For those who do not spend their day on the farm, the importance of agriculture may often go unnoticed. If you think about it, agriculture touches each of our lives every day. It feeds, clothes, and shelters us and it is a vital component to our state and national economies. This is especially true in Arkansas, where agriculture is our state's top industry.
Agriculture accounts for nearly one-quarter of Arkansas's economic activity. One out of every six jobs in Arkansas is tied, either directly or indirectly, to agriculture. Arkansas farmers, ranchers and loggers work 33 million acres across the Natural State.
If we had to survive solely on food grown in state, you wouldn't have trouble finding variety. We are among the nation's top ten producers of rice, chicken, catfish, turkey, soybeans, and eggs. We could also conceivably cloth and shelter ourselves from fiber grown in Arkansas as we are 3rd in the nation in cotton production and 5th in the nation in timber production.
These statistics underscore the important need to ensure our national agriculture policy protects Arkansas's farmers, ranchers and loggers. Unfortunately, as currently written, the Senate version of the Farm Bill does not accomplish that goal.
The Farm Bill defines and authorizes funding for agriculture's safety net. Programs authorized by this law are vital to ensuring that we do not become dependent on other countries for our food supply--in the vein that we have of our energy needs--and allow Arkansas's family farms to compete in a high risk and heavily subsidized global marketplace.
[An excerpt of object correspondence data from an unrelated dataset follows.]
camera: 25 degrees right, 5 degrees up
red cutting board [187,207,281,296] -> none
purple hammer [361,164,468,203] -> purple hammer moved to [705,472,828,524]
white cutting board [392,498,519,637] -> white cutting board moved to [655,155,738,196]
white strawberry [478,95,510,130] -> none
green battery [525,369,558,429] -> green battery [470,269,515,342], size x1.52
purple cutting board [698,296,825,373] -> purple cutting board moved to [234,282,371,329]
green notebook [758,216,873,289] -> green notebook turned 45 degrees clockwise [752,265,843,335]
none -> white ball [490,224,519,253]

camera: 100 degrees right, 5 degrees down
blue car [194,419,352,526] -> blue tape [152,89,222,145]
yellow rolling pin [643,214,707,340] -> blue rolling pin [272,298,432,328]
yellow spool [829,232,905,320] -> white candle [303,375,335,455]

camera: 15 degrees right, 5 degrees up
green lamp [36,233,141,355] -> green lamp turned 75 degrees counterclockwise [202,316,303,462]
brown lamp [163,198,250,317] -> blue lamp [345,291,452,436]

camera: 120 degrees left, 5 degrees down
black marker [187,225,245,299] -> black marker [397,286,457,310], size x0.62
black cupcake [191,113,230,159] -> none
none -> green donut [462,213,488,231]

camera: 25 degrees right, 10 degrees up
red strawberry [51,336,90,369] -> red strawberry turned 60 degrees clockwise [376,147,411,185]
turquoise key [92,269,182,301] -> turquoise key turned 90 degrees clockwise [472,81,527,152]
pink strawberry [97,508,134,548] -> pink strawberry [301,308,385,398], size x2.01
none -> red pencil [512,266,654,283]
With across-the-board budget cuts looming, the Senate Agriculture Committee did the right thing in fashioning a Farm Bill that attempts to modernize the manner in which we support our farmers, ranchers and loggers. We included important reforms, and produced a bill that exceeds required committee spending reductions and eliminates duplicative or obsolete government programs. Unfortunately, we missed the mark on making it equitable.
The Senate version, as it currently stands, creates an untested, one-size-fits-all plan to replace direct support payments to producers, which almost all agree is no longer viable. Although there are choices in this revenue plan to meet the needs of several other crops and regions, this proposal falls short of the protection southern farmers need against multi-year price declines.
The revenue plan is couched in the assumption that we will continue to have these high commodity prices. That makes it attractive when prices are high, but there little in this plan to protect producers from a multi-year price decline. I simply cannot support a plan that does not provide the safety net that southern farmers need.
Our nation has a diverse fabric of agriculture with a variety of risks, and we must write a Farm Bill that serves as a safety net for all crops and regions. We can build the consensus necessary to usher a Farm Bill through the legislative process and see it signed into law this year while preserving the safety net, making reforms, and achieving deficit reduction. I remain confident that we can craft a bill that we are all proud of, and I am committed to continue fighting for Arkansas producers until an equitable Farm Bill is signed into law.